Monday, September 10, 2012

Buying into Cultural Capital


          I found this week’s supplemental reading excerpt from The Culture Industry: Enlightenment as Mass Deception by Max Horkheimer and Theodor Adorno to be interesting and illuminating, particularly when paralleled with Bolter and Grusin’s Remediation.  In The Culture Industry, Horkheimer and Adorno examine popular culture as a commodifiable good, which they maintain is used to manipulate society into rampant and essentially automatic consumption.  The authors introduce the concept of cultural capital, which they explain to be, “[A] model of the huge economic machinery which has always sustained the masses, weather at work or at leisure—which is akin to work” (1114).  The danger of cultural capital, they argue, lies in its ubiquity, a circumstance that becomes problematic when combined with the assertion that, “Marked differentiations… depend not so much on subject matter as on classifying, organizing, and labeling consumers.  Something is provided for all so that none may escape; the distinctions are emphasized and extended” (1112).  What is emphasized in these lines is the homogeneity of cultural capital, as well as the ways in which it is self-perpetuating and constantly around us.

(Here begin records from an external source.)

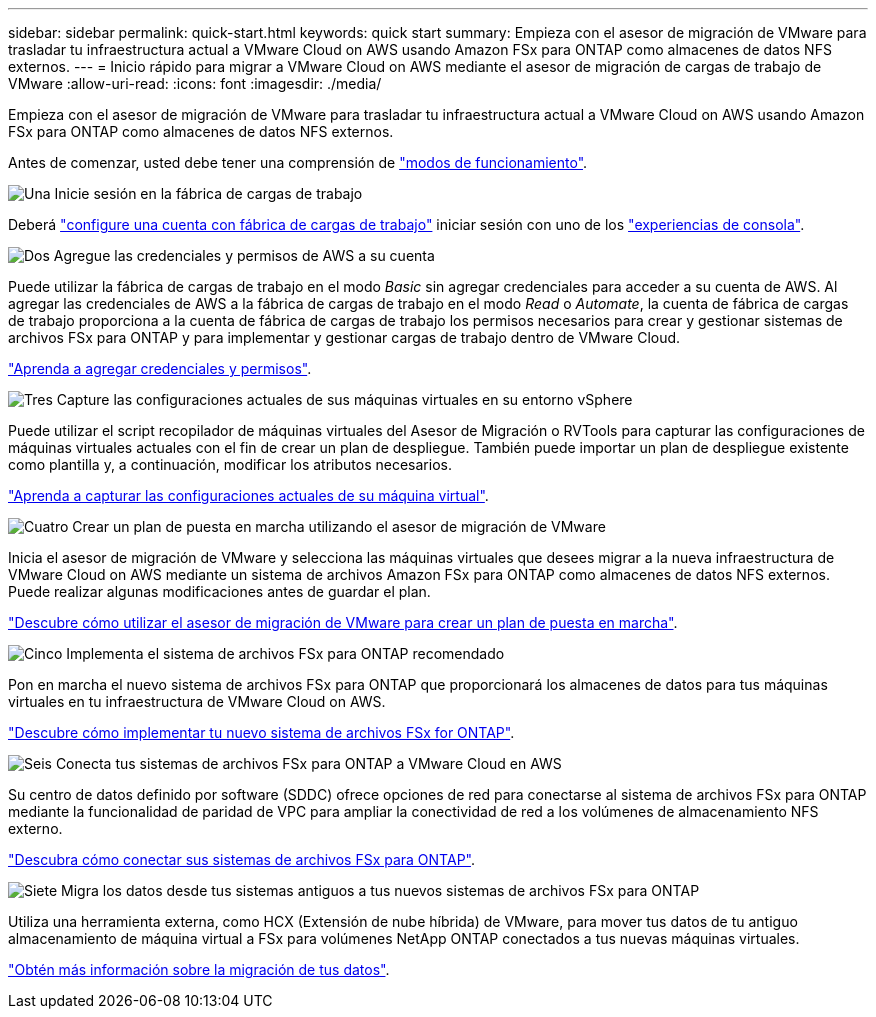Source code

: ---
sidebar: sidebar 
permalink: quick-start.html 
keywords: quick start 
summary: Empieza con el asesor de migración de VMware para trasladar tu infraestructura actual a VMware Cloud on AWS usando Amazon FSx para ONTAP como almacenes de datos NFS externos. 
---
= Inicio rápido para migrar a VMware Cloud on AWS mediante el asesor de migración de cargas de trabajo de VMware
:allow-uri-read: 
:icons: font
:imagesdir: ./media/


[role="lead"]
Empieza con el asesor de migración de VMware para trasladar tu infraestructura actual a VMware Cloud on AWS usando Amazon FSx para ONTAP como almacenes de datos NFS externos.

Antes de comenzar, usted debe tener una comprensión de https://docs.netapp.com/us-en/workload-setup-admin/operational-modes.html["modos de funcionamiento"^].

.image:https://raw.githubusercontent.com/NetAppDocs/common/main/media/number-1.png["Una"] Inicie sesión en la fábrica de cargas de trabajo
[role="quick-margin-para"]
Deberá https://docs.netapp.com/us-en/workload-setup-admin/sign-up-saas.html["configure una cuenta con fábrica de cargas de trabajo"^] iniciar sesión con uno de los https://docs.netapp.com/us-en/workload-setup-admin/console-experiences.html["experiencias de consola"^].

.image:https://raw.githubusercontent.com/NetAppDocs/common/main/media/number-2.png["Dos"] Agregue las credenciales y permisos de AWS a su cuenta
[role="quick-margin-para"]
Puede utilizar la fábrica de cargas de trabajo en el modo _Basic_ sin agregar credenciales para acceder a su cuenta de AWS. Al agregar las credenciales de AWS a la fábrica de cargas de trabajo en el modo _Read_ o _Automate_, la cuenta de fábrica de cargas de trabajo proporciona a la cuenta de fábrica de cargas de trabajo los permisos necesarios para crear y gestionar sistemas de archivos FSx para ONTAP y para implementar y gestionar cargas de trabajo dentro de VMware Cloud.

[role="quick-margin-para"]
https://docs.netapp.com/us-en/workload-setup-admin/add-credentials.html["Aprenda a agregar credenciales y permisos"^].

.image:https://raw.githubusercontent.com/NetAppDocs/common/main/media/number-3.png["Tres"] Capture las configuraciones actuales de sus máquinas virtuales en su entorno vSphere
[role="quick-margin-para"]
Puede utilizar el script recopilador de máquinas virtuales del Asesor de Migración o RVTools para capturar las configuraciones de máquinas virtuales actuales con el fin de crear un plan de despliegue. También puede importar un plan de despliegue existente como plantilla y, a continuación, modificar los atributos necesarios.

[role="quick-margin-para"]
link:capture-vm-configurations.html["Aprenda a capturar las configuraciones actuales de su máquina virtual"].

.image:https://raw.githubusercontent.com/NetAppDocs/common/main/media/number-4.png["Cuatro"] Crear un plan de puesta en marcha utilizando el asesor de migración de VMware
[role="quick-margin-para"]
Inicia el asesor de migración de VMware y selecciona las máquinas virtuales que desees migrar a la nueva infraestructura de VMware Cloud on AWS mediante un sistema de archivos Amazon FSx para ONTAP como almacenes de datos NFS externos. Puede realizar algunas modificaciones antes de guardar el plan.

[role="quick-margin-para"]
link:launch-onboarding-advisor.html["Descubre cómo utilizar el asesor de migración de VMware para crear un plan de puesta en marcha"].

.image:https://raw.githubusercontent.com/NetAppDocs/common/main/media/number-5.png["Cinco"] Implementa el sistema de archivos FSx para ONTAP recomendado
[role="quick-margin-para"]
Pon en marcha el nuevo sistema de archivos FSx para ONTAP que proporcionará los almacenes de datos para tus máquinas virtuales en tu infraestructura de VMware Cloud on AWS.

[role="quick-margin-para"]
link:deploy-fsx-file-system.html["Descubre cómo implementar tu nuevo sistema de archivos FSx for ONTAP"].

.image:https://raw.githubusercontent.com/NetAppDocs/common/main/media/number-6.png["Seis"] Conecta tus sistemas de archivos FSx para ONTAP a VMware Cloud en AWS
[role="quick-margin-para"]
Su centro de datos definido por software (SDDC) ofrece opciones de red para conectarse al sistema de archivos FSx para ONTAP mediante la funcionalidad de paridad de VPC para ampliar la conectividad de red a los volúmenes de almacenamiento NFS externo.

[role="quick-margin-para"]
link:connect-sddc-to-fsx.html["Descubra cómo conectar sus sistemas de archivos FSx para ONTAP"].

.image:https://raw.githubusercontent.com/NetAppDocs/common/main/media/number-7.png["Siete"] Migra los datos desde tus sistemas antiguos a tus nuevos sistemas de archivos FSx para ONTAP
[role="quick-margin-para"]
Utiliza una herramienta externa, como HCX (Extensión de nube híbrida) de VMware, para mover tus datos de tu antiguo almacenamiento de máquina virtual a FSx para volúmenes NetApp ONTAP conectados a tus nuevas máquinas virtuales.

[role="quick-margin-para"]
link:migrate-data.html["Obtén más información sobre la migración de tus datos"].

            Although Horkheimer and Adorno do not discuss Bolter and Grusin’s concept of remediation explicitly, I found elements of their theories referenced throughout The Culture Industry.  In relation to cultural capital as a whole, Horkheimer and Adorno write, “How formalized the procedure is can be seen when the mechanically differentiated products prove to be all alike in the end” (1112), a statement that alludes the concept of remediation.  This is not the remediation of a specific technology, as Bolter and Grusin discuss, but rather the remediation of a medium (and in this case, a power structure) that has been honed and refined to near perfection by building upon its previous procedures and operations for the ultimate goal of perfection. 
            One instance of this power structure exists in a monopoly, about which Horkheimer and Adorno write, “Under monopoly all mass culture is identical, and the lines of its artificial framework begin to show through.  The people at the top are no longer so interested in concealing monopoly: as its violence becomes more open, so its power grows” (1111). This excerpt struck me as a distinct example of hypermediation, as the authors point out the ways in which acknowledging and even emphasizing the monopoly (medium) only adds to its power.  On the other side of the spectrum, the authors write, “The more intensely and flawlessly techniques duplicate empirical objects, the easier it is today for the illusion to prevail that the outside world is the straightforward continuation of that presented on the [film] screen” (1113).  Using film as a single example among many, Horkheimer and Adorno reference the concept of immediacy by illustrating the ways in which the effaced medium of cultural capital deceives consumers by blurring the distinction between themselves, the product (commodity), and “real life,” thus causing them to regard the act of consumption as merely another automated practice.
            The hazard of cultural capital, at least on an immediate level, is the threat of homogenization and erasure.  Copies of copies of various forms of cultural capital are promulgated as “new” when they are in fact reproductions of the old, perhaps in slightly newer packaging.  Through this practice consumers remain consumers who continue to be controlled, and nothing changes or advances aside from the precision through which they are advertised and sold to.  Power remains in the same hands, and the masses threaten to be dumbed down, if not dominated by the massive societal passivity that Horkheimer and Adorno caution their readers against.  Furthermore, the presence of Bolter and Grusin’s concepts of remediation, immediacy and hypermediacy highlight the power that is inherently built into these terms.